“And in this way we made you a balanced nation…” (2:143)
There are few things as satisfying as discovering a hidden talent and achieving excellence through it. Whether it’s art, music, photography, or any one of the numerous fields where Muslims have exceeding reserves of ability, our community has never been one to hold people back.
Except when it comes to athletics.
Go into film and you’ll be lauded and praised as an example of how Muslims need to get involved in ‘non-traditional’ fields.
Go into journalism and you’ll be told you are our community’s best hope for representation in mainstream media.
But pursue athletics? You’ll be questioned and interrogated, with the chorus being, “Can’t you do something useful with your time?”
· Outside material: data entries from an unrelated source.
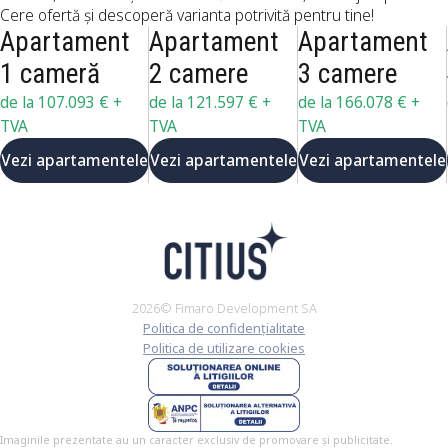
Cere ofertă și descoperă varianta potrivită pentru tine!
Apartament
Apartament
Apartament
1 cameră
2 camere
3 camere
de la 107.093 €
+
de la 121.597 €
+
de la 166.078 €
+
TVA
TVA
TVA
Vezi apartamentele
Vezi apartamentele
Vezi apartamentele
2026© Fimaro Development SA
Politica de confidențialitate
Politica de utilizare cookies
Imaginile prezentate au un caracter exclusiv de promovare și publicitate.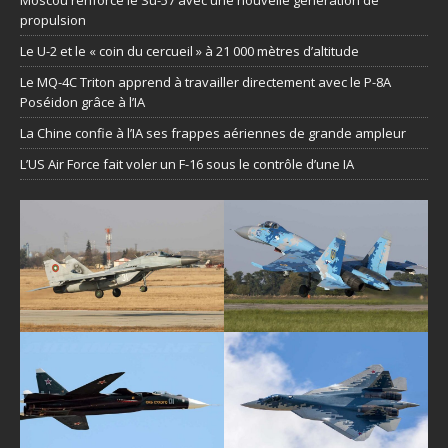
propulsion
Le U-2 et le « coin du cercueil » à 21 000 mètres d’altitude
Le MQ-4C Triton apprend à travailler directement avec le P-8A
Poséidon grâce à l’IA
La Chine confie à l’IA ses frappes aériennes de grande ampleur
L’US Air Force fait voler un F-16 sous le contrôle d’une IA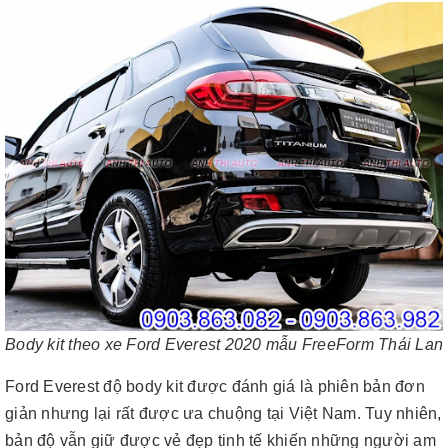
Body kit theo xe Ford Everest 2020 mẫu FreeForm Thái Lan
Ford Everest độ body kit được đánh giá là phiên bản đơn
giản nhưng lại rất được ưa chuộng tại Việt Nam. Tuy nhiên,
bản độ vẫn giữ được vẻ đẹp tinh tế khiến những người am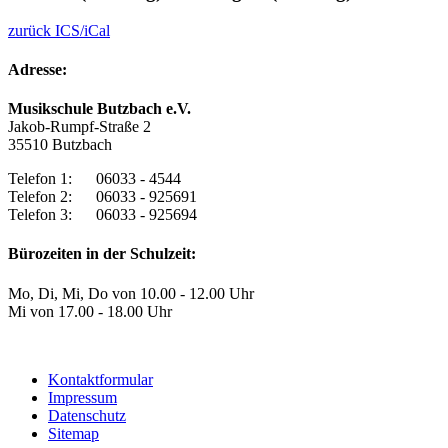
zurück
ICS/iCal
Adresse:
Musikschule Butzbach e.V.
Jakob-Rumpf-Straße 2
35510 Butzbach
Telefon 1: 06033 - 4544
Telefon 2: 06033 - 925691
Telefon 3: 06033 - 925694
Bürozeiten in der Schulzeit:
Mo, Di, Mi, Do von 10.00 - 12.00 Uhr
Mi von 17.00 - 18.00 Uhr
Kontaktformular
Impressum
Datenschutz
Sitemap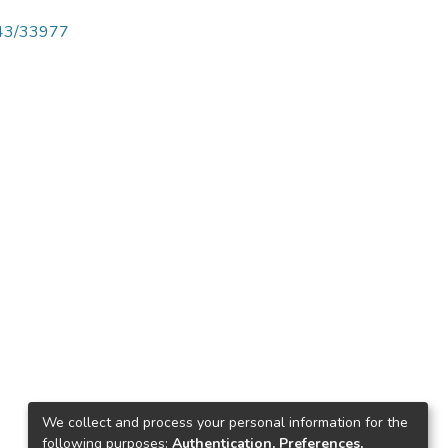
4143/33977
We collect and process your personal information for the
following purposes:
Authentication, Preferences,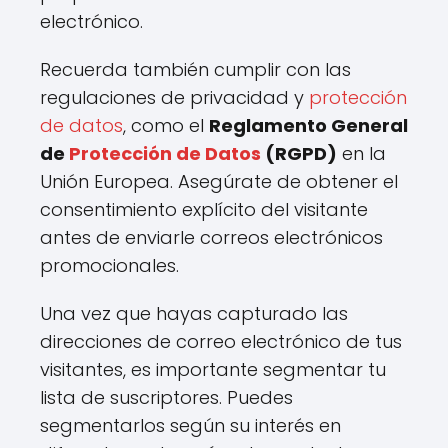
electrónico.
Recuerda también cumplir con las
regulaciones de privacidad y
protección
de datos
, como el
Reglamento General
de
Protección de Datos
(RGPD)
en la
Unión Europea. Asegúrate de obtener el
consentimiento explícito del visitante
antes de enviarle correos electrónicos
promocionales.
Una vez que hayas capturado las
direcciones de correo electrónico de tus
visitantes, es importante segmentar tu
lista de suscriptores. Puedes
segmentarlos según su interés en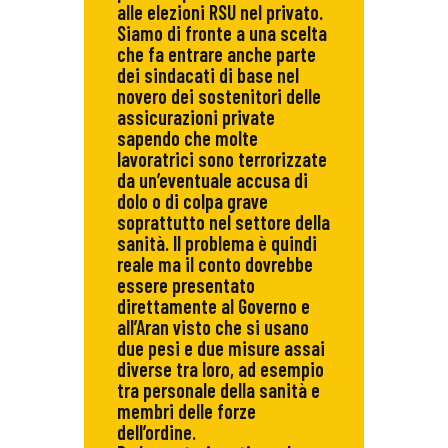
alle elezioni RSU nel privato.
Siamo di fronte a una scelta
che fa entrare anche parte
dei sindacati di base nel
novero dei sostenitori delle
assicurazioni private
sapendo che molte
lavoratrici sono terrorizzate
da un’eventuale accusa di
dolo o di colpa grave
soprattutto nel settore della
sanità. Il problema è quindi
reale ma il conto dovrebbe
essere presentato
direttamente al Governo e
all’Aran visto che si usano
due pesi e due misure assai
diverse tra loro, ad esempio
tra personale della sanità e
membri delle forze
dell’ordine.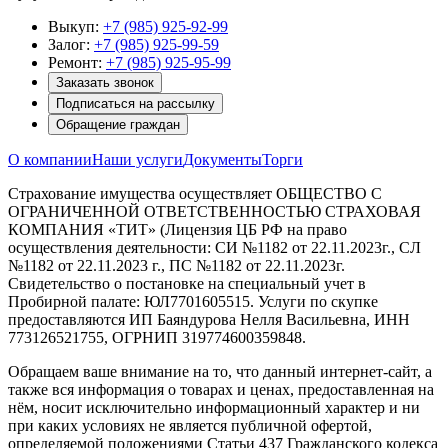
Выкуп:
+7 (985) 925-92-99
Залог:
+7 (985) 925-99-59
Ремонт:
+7 (985) 925-95-99
Заказать звонок
Подписаться на рассылку
Обращение граждан
О компании
Наши услуги
Документы
Торги
Страхование имущества осуществляет ОБЩЕСТВО С
ОГРАНИЧЕННОЙ ОТВЕТСТВЕННОСТЬЮ СТРАХОВАЯ
КОМПАНИЯ «ТИТ» (Лицензия ЦБ РФ на право
осуществления деятельности: СИ №1182 от 22.11.2023г., СЛ
№1182 от 22.11.2023 г., ПС №1182 от 22.11.2023г.
Свидетельство о постановке на специальный учет в
Пробирной палате: ЮЛ7701605515. Услуги по скупке
предоставляются ИП Баяндурова Нелля Васильевна, ИНН
773126521755, ОГРНИП 319774600359848.
Обращаем ваше внимание на то, что данный интернет-сайт, а
также вся информация о товарах и ценах, предоставленная на
нём, носит исключительно информационный характер и ни
при каких условиях не является публичной офертой,
определяемой положениями Статьи 437 Гражданского кодекса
Our community seems to have decided that athletics has no room in the lives of our youth. And while there has been a growing movement for Muslims to diversify and pursue their interests, athletics is a field that remains neglected.
It is thus truly baffling that when we look back, we find that regular physical activity was actually encouraged by the Prophet Muhammad (SAW).
The Prophet (SAW) was known as someone who was exceedingly fit: in a hadith in Tirmidhi, Abu Huraira narrated that, “I did not see anyone walk faster than him, as if the earth folded for him. A few moments ago he would be here, and then there. We found it difficult to keep pace when we walked with him and he walked at his normal pace.”
He (SAW) would race with his wife; in a hadith reported in Sahih Bukhari, Aisha (RA) stated that, “I raced with the Prophet and I beat him. Later, when I had put on some weight, we raced again and he won. Then he said, ‘This cancels that (referring to the previous race).’”
He even participated in wrestling – in a hadith reported by Abu Dawud, it was narrated that the Prophet (SAW) once wrestled with a man named Rukhanah who was well known for his strength, throwing him down more than once.
Regular physical activity is incredibly beneficial, endorsed by the Sunnah, and yet repeatedly discouraged. Rather than encourage our youth, we send the message that sports and athletics are a waste of time, or nothing serious, compounding the growing problem of inactivity in the 21st century. Worse, by discouraging participation in sports and athletics, we prevent our youth from following their passions and using their talents, forcing them to take up activities that they are neither good at nor interested in.
Islam has never been a religion founded on ignorance or stagnation, but on growth and positive change. We were the community that originated the concept of zero, that invented soap, and that founded the first modern university. We were the community whose Prophet (SAW) would compete in archery, and whose companions would wrestle inside the Mosque.
Who are we to turn away from sports?